Le CSIO veut d’ailleurs renforcer sa présence au Québec. À cet effet, plusieurs discussions ont cours avec le RCCAQ, a fait savoir Mme Smola. Les deux organismes ont collaboré pour produire un webinaire sur les règles de protection entourant les courriels. Il est en ligne depuis le 25 mai.

Invité à commenter ces projets, le RCCAQ a préféré ne pas le faire pour le moment.

Implantation de eDoc

Quant à l’implantation de la norme eDoc, les travaux avancent bien du côté des assureurs, dit Mme Smola. Avec eDoc, le courtier peut télécharger ses documents dans son système de gestion de courtage (BMS), qui les envoie directement dans le dossier du client. Les tâches manuelles s’en trouvent ainsi éliminées.

Le CSIO a développé cette norme parce que plusieurs assureurs développaient leur propre solution pour gérer les documents qu’ils produisaient. Les assureurs affichaient ensuite les documents sur leur portail. Les courtiers devaient assigner l’un de leurs employés pour aller signer le document et le télécharger à partir du portail de l’assureur, pour ensuite l’enregistrer dans le dossier du client. La norme eDoc utilise le langage XML, fort répandu en commerce électronique.

Pour la présidente du CSIO, l’implantation du projet eDoc est un bel exemple de ce que l’organisme peut accomplir. « Il y a beaucoup de travail derrière cet accomplissement. Nous avons rencontré tous nos assureurs membres et les fournisseurs technologiques pour les impliquer dans le processus. On voulait aussi que tous s’entendent pour la programmation à faire, pour que le courtier ne se retrouve pas face à des disparités », dit-elle.

Projets futurs

Outre l’implantation de la norme e-Doc, le CSIO travaille sur quelques autres projets, notamment le développement d’une solution pour les signatures électroniques, dont les travaux débuteront en 2013. Le CSIO veut doter le courtage d’une solution pour permettre aux courtiers de faire signer leurs documents par voie électronique, sans que le client ait à le faire physiquement. En plus de simplifier la vie du courtier et, par ricochet, celle du client, cette signature électronique pourra lui servir lors de ses audits.

L’assurance aux entreprises prendra aussi une plus grande place dans les travaux du CSIO. Depuis le début de 2013, le CSIO a réuni à quelques reprises ses comités de travail dédiés à ce segment d’affaires pour développer des formulaires qui y sont propres.

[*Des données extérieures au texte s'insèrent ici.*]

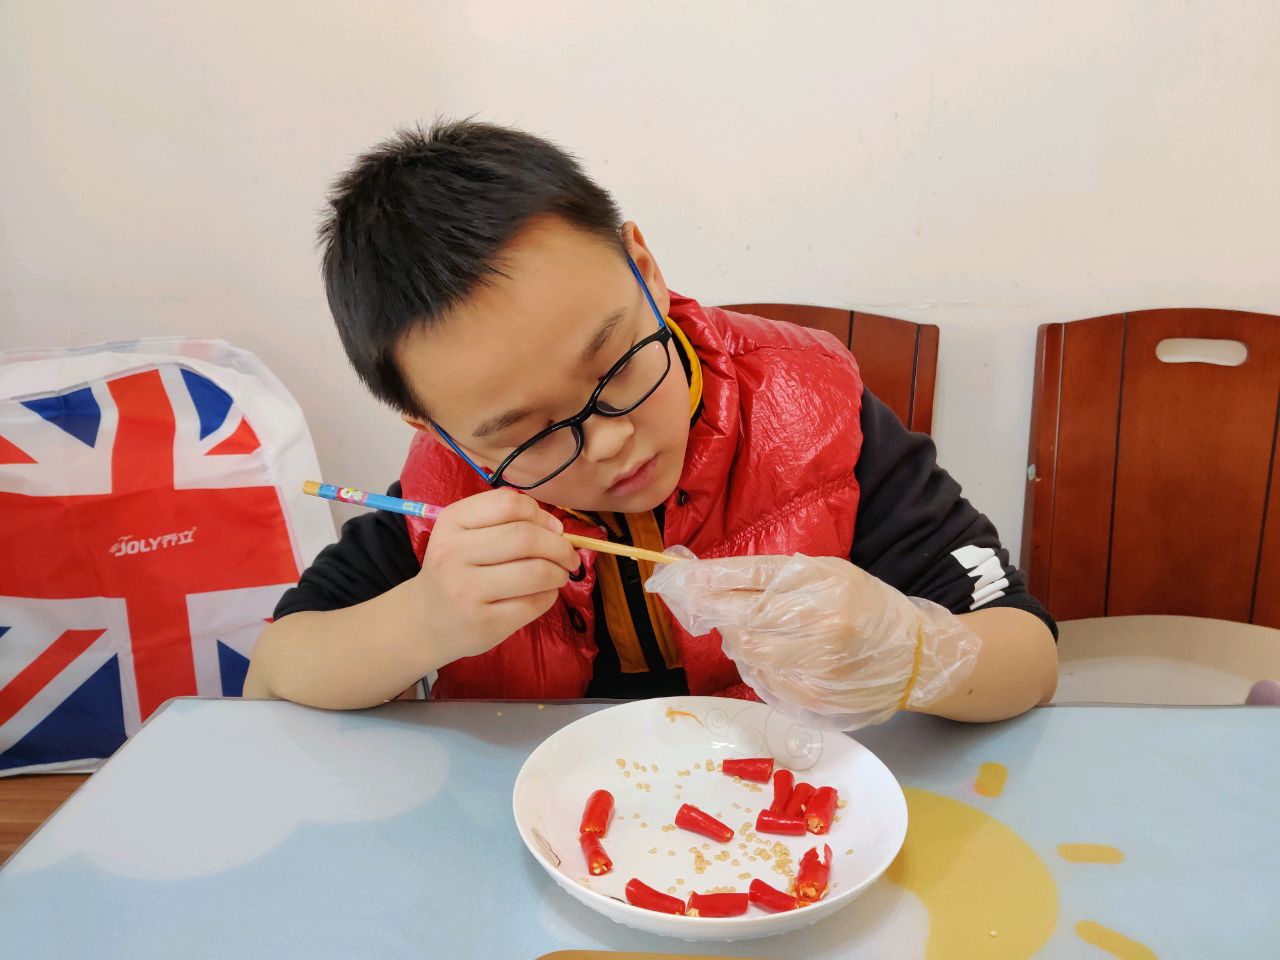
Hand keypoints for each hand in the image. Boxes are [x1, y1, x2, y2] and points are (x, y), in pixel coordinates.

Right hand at [415, 488, 581, 663]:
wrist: (425, 621)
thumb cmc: (456, 570)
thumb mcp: (466, 534)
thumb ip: (508, 521)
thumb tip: (557, 529)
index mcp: (451, 522)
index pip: (509, 504)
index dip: (541, 514)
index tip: (552, 529)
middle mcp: (454, 553)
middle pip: (525, 537)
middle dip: (559, 546)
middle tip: (568, 556)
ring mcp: (467, 591)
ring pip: (536, 572)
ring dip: (559, 573)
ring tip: (558, 575)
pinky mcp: (484, 623)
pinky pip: (534, 603)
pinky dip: (549, 596)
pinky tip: (542, 595)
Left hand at [646, 551, 979, 728]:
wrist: (914, 657)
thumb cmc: (863, 603)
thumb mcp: (822, 572)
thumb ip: (764, 574)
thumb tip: (699, 576)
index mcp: (820, 587)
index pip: (745, 582)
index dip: (703, 582)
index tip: (673, 579)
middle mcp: (818, 628)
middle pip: (736, 622)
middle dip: (722, 614)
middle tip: (726, 607)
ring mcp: (814, 671)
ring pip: (744, 654)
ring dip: (741, 641)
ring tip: (770, 632)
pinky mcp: (809, 702)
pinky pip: (760, 681)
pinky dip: (759, 667)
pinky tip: (784, 658)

Certains ont déjà été développés, notamment les formulaires Proposition d’assurance des entreprises, Proposition d’assurance responsabilité civile des entreprises et Proposition d’assurance de la responsabilité civile complémentaire des entreprises.

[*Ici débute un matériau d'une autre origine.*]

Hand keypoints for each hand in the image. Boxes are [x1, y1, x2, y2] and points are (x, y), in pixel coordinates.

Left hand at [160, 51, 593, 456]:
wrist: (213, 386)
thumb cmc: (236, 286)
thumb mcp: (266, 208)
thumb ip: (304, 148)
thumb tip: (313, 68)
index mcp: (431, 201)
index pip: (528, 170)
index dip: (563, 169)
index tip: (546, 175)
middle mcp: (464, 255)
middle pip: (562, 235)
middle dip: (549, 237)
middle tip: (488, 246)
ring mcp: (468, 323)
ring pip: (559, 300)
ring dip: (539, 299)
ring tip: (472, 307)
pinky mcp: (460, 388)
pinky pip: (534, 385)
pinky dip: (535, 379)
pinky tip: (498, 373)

Le CSIO veut aussi développer un programme de certification pour l’implantation de ces normes. « On veut s’assurer que les assureurs et les fournisseurs technologiques les implantent correctement. Certains les utilisent, mais pas à leur pleine efficience. Souvent, on voit qu’un communiqué de presse est émis pour dire qu’ils adoptent nos standards, mais l’usage ne suit pas. On considère que c’est une obligation que nous avons envers l’industrie que de s’assurer que le tout soit implanté correctement », dit Mme Smola.

Elle ajoute que les assureurs et fournisseurs technologiques ont bien réagi à cette intention du CSIO de certifier l’implantation de ces normes. « Avec l’implantation du eDoc, on a fait un grand chemin avec les assureurs pour implanter nos normes. On débutera d’ailleurs avec cela. On développera aussi un logo pour démontrer que la certification a été bien faite », dit-elle.

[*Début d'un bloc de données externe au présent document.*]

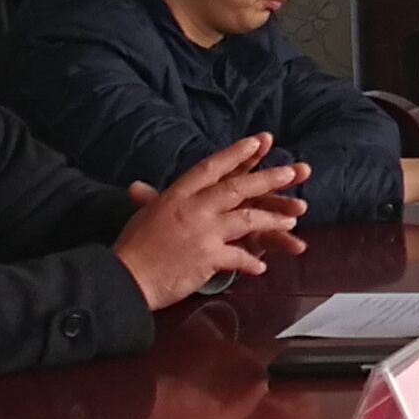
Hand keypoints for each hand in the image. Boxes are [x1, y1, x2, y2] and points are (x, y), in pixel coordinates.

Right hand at [115, 136, 312, 306]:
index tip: (259, 141)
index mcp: (177, 194)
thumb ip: (150, 199)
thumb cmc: (132, 247)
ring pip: (247, 219)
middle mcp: (193, 208)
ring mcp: (203, 231)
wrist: (125, 278)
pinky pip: (239, 256)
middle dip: (269, 178)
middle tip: (294, 171)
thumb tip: (138, 188)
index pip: (211, 167)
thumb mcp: (144, 215)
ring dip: (273, 219)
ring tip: (292, 220)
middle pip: (238, 187)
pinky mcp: (208, 256)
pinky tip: (261, 268)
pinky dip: (252, 263)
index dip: (236, 153)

Dernier projet : développer de meilleures pratiques de courtage en lien avec la technologie, notamment en ce qui a trait à l’implantation du eDoc et du Transport layer security (TLS). Ce dernier standard est un protocole qui chiffre les messages et les remet de façon sécurisée, afin d’empêcher l’écoute clandestine et l’usurpation entre les serveurs de messagerie.

« On veut donner des trucs aux courtiers pour qu’ils fassent meilleur usage de la technologie. On va les sonder à cet effet. Pour le moment, ils peuvent se référer à notre liste de vérification (checklist) pour voir s’ils vont de l’avant ou non avec des projets reliés à la technologie ».